You may feel that parenting should come ‘naturally’ but this isn’t the case for many new mums and dads. And, even if you do take to it like a duck to water, classes can help you hone your parenting skills and make you the best mum you can be. According to the BBC, evidence from the US shows that parenting classes help to improve children’s schoolwork and academic success as well as reducing bad behaviour.
In most parenting classes you’ll learn how to cope with, and learn what to expect from, every stage of your child’s development, as well as ways to deal with behavioural problems. You’ll also have the chance to meet other parents and talk over techniques, as well as being taught stress and anger management skills.
Some courses are run by local authority or health trust providers. These may be free, but for most a fee is payable. Other courses are run privately and will also charge (prices vary wildly and can be from around £40 for an online course, or more than £200 for a block of group sessions).

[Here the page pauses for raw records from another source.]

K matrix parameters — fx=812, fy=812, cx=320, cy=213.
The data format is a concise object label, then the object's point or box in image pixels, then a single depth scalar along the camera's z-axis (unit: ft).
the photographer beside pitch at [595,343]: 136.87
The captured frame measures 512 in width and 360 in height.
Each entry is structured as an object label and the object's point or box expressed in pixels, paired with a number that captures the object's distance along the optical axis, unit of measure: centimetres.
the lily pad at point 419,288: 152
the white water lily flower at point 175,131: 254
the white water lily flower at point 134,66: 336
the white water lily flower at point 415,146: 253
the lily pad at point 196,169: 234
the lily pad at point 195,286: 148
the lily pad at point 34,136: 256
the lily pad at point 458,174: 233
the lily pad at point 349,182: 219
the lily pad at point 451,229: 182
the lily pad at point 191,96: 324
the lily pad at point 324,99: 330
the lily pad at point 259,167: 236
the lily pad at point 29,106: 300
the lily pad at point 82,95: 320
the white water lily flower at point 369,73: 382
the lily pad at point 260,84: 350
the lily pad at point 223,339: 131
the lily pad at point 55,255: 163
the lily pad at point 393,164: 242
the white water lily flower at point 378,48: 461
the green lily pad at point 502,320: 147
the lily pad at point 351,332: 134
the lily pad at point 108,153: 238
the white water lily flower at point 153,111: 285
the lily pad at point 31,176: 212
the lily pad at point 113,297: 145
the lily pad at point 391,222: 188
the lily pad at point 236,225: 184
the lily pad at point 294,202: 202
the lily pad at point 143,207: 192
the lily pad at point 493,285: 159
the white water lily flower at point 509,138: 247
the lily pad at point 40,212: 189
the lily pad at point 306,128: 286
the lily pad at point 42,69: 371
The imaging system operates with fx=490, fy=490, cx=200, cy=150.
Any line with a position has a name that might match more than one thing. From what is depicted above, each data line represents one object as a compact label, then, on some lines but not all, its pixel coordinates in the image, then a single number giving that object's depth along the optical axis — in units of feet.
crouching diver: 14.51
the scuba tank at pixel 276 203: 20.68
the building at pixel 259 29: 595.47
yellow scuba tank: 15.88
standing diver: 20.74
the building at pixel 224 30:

To find a course try your local library, GP, Citizens Advice Bureau or school. Some classes offer specific problem related programmes so make sure that you find the right class for you if you have particular requirements. And don’t think pregnancy is too early to start seeking support – according to Sharon Charlton-Thompson, about 20% of her clients at the Parent Coaching Company are mums-to-be and they are well equipped with coaches who work specifically with this group.
Will I be a good enough parent?
If you want to be the best mum possible but don’t know where to start, have a think now about what sort of parental qualities you’d like to have. A useful exercise for mums-to-be is to consider the following questions and write down your answers as a ‘template’ for parenting once your new baby arrives:
- What have you learned about being a parent so far in your life?
- From that learning, what do you want to ditch and what do you want to use for your family?
- How would you describe the kind of parent you want to be remembered as?
- What are the emotional legacies you want to leave your child?
- What strengths do you have that will help you as a parent? How will they help?
- What expectations of yourself and your child do you have? How realistic are they?
- What do you need to think and feel or do in order for you to be the parent you really want to be?